6.23.2023

Lessoned

أَعُوذُ بِٱللَّهِ مِنَ ٱلشَّيۡطَٰنِ ٱلرَّجِيمِ، بِسْمِ اللهِ الرَّحْمٰنِ الرَّحِيْمِ


It was as if he was almost complete, almost whole, almost full beyond brim, the Gate, it was opened, waiting, calling. He knew the steps he had to take to reach it, simple mechanism of the physical pieces his Creator made him with, one foot in front of the other. But, where was she?

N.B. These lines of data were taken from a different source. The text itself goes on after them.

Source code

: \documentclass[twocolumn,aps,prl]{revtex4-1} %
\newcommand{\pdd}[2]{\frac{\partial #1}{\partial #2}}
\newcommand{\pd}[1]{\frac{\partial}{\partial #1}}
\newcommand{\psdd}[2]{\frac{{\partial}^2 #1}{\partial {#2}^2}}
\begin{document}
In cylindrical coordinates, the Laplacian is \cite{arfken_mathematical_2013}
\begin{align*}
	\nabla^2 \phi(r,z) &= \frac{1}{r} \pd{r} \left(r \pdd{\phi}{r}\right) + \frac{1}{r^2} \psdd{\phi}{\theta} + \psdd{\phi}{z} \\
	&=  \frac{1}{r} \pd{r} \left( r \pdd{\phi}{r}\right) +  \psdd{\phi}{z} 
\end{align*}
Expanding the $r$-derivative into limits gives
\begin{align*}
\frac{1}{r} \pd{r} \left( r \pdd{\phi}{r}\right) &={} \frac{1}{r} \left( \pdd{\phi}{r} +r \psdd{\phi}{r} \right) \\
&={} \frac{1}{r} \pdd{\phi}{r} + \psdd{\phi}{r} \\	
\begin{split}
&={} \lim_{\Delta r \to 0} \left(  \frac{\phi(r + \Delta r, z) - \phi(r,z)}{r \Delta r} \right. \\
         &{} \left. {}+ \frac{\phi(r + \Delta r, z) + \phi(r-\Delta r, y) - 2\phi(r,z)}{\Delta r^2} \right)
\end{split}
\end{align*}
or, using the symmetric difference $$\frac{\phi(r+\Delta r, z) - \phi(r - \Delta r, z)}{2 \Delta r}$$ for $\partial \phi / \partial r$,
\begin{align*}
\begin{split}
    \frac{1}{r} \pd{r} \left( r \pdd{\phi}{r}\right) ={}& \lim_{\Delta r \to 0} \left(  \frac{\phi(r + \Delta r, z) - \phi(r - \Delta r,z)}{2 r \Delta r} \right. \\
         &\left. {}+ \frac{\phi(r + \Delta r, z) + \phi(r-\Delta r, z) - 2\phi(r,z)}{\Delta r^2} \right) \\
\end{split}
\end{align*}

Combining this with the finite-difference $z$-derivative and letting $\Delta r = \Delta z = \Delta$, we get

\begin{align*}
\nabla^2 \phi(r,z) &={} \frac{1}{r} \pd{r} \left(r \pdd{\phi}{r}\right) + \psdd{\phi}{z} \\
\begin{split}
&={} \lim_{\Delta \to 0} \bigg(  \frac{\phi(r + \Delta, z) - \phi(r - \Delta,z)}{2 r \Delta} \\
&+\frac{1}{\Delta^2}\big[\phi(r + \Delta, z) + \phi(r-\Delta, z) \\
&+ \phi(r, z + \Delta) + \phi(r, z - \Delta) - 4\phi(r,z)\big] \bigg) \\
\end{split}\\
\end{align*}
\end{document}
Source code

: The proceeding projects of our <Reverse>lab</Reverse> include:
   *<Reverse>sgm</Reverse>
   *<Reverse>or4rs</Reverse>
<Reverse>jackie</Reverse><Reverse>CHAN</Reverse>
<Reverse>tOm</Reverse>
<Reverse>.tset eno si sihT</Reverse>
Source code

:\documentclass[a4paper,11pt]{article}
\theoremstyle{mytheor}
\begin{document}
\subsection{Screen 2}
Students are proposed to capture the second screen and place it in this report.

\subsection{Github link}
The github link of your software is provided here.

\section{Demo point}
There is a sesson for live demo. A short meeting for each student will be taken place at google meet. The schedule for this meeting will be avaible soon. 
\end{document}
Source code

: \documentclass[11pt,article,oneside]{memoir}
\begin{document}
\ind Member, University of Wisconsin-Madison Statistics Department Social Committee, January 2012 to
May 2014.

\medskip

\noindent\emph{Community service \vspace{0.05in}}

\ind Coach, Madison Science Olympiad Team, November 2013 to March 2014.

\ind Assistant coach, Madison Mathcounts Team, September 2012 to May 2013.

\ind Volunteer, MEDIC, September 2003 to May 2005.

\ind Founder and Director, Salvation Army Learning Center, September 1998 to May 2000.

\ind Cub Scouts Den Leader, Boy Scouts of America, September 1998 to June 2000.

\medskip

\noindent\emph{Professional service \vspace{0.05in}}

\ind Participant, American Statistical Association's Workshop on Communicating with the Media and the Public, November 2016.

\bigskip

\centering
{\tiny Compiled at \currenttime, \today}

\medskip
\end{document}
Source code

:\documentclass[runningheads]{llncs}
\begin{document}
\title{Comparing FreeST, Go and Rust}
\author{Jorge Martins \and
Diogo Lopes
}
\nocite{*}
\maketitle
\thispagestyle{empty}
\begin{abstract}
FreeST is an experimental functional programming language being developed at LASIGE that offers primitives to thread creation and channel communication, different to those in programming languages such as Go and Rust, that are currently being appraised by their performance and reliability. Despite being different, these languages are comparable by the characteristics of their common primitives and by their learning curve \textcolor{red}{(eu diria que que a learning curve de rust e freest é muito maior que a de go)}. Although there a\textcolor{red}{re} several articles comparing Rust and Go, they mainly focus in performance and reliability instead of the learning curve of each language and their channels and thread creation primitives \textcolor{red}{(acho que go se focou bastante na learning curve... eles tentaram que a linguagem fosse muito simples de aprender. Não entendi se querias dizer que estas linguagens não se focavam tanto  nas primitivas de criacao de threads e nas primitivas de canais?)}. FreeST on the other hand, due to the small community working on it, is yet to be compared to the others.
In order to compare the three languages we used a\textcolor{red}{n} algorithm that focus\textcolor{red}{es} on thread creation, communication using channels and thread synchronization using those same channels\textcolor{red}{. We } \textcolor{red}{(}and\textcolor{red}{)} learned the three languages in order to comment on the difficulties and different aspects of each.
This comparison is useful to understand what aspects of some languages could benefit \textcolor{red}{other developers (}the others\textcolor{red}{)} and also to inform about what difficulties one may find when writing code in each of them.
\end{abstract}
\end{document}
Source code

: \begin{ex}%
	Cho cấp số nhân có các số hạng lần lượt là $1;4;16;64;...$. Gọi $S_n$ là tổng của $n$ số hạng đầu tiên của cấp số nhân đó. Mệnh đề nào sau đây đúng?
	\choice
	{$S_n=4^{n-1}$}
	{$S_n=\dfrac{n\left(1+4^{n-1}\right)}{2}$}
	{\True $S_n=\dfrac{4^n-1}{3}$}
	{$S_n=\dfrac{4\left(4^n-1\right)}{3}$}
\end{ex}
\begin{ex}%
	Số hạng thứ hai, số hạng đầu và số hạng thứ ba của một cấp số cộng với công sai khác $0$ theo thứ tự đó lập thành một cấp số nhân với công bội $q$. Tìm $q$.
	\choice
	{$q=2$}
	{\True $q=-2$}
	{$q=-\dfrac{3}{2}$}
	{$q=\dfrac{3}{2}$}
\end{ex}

In this moment's context, 'twas only one 'she' he sought, to fill the vastness a lifetime of apartness slowly built. There were times, he could not see her, where their Rabb caused life to construct divergences, responsibilities, separate and unique parts of their hearts had arisen, as continents from within their ocean. 

~

He had envisioned enough moments, where somehow qadr would force his dream to recede from manifestation, to present enough alternates for each of them, that their paths need not ever merge. Those were some of the heaviest moments of his life. What words are large enough to carry the sorrow from denial, fashioned by the Owner and King of the heavens and earth? 

It was not a state he expected necessarily, but he tried, sometimes, to imagine the peak of his disappointment, to crown perhaps all of the disappointments the past life had littered in his path. 

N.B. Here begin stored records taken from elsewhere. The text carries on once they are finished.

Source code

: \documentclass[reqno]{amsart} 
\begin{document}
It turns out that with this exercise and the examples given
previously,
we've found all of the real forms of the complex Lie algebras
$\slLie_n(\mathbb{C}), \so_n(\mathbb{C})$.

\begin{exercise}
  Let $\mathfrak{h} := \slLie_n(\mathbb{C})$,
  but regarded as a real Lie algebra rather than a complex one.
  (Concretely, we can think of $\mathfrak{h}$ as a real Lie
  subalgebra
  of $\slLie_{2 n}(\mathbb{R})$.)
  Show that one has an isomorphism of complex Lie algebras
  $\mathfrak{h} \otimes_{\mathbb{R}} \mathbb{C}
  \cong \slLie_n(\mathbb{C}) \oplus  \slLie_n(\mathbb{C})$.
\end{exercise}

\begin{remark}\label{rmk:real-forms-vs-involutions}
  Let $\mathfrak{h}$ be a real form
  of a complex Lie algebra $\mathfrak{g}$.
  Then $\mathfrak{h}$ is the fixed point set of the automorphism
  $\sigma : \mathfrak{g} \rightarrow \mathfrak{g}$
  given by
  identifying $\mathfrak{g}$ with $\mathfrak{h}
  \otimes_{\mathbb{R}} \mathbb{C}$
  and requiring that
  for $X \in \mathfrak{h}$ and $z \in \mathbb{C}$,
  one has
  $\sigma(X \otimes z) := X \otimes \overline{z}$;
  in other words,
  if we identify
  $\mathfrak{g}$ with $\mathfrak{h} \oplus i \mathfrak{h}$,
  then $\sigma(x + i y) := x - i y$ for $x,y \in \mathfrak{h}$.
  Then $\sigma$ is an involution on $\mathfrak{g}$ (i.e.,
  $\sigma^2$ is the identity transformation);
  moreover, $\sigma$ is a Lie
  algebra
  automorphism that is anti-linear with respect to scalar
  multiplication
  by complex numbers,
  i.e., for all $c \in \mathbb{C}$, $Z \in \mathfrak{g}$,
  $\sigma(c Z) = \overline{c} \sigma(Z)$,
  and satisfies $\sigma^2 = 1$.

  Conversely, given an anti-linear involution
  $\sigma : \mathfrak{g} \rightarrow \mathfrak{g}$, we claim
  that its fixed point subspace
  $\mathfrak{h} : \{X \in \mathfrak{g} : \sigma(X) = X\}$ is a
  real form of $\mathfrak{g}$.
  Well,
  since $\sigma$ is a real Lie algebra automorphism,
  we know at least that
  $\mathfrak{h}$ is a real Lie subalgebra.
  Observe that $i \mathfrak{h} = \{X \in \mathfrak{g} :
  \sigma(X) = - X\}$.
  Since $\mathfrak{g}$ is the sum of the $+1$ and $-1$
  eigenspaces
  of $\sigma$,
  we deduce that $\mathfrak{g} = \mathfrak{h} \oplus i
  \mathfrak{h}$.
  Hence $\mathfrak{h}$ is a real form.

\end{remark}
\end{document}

Even with his Sunlight, his Gift, with every other beacon...but you? It wasn't a thought he wanted to hold or face, but he knew the choice he'd make were his Rabb to decree it for him: he would choose no Garden absent her, but he was not foolish enough to choose Fire instead. no, in such a crossroads, the slave would choose the heights, a place in between them both. 

~

Alhamdulillah, I've seen us both survive the past few years, having faced tests that tried us to our core and then some. By His grace, we've made it here, to now, where our lives have brightened to a degree I'm positive we'd never imagined before. Regardless of whatever the future brings to pass, I know one truth well enough: you were the first human to ever accept me, the first creature i loved loved before i knew i did, and the first beloved i knew who set the standard of definition for what acceptance is, how high the bar is for love itself

I hope He lets me hold you Then, iA.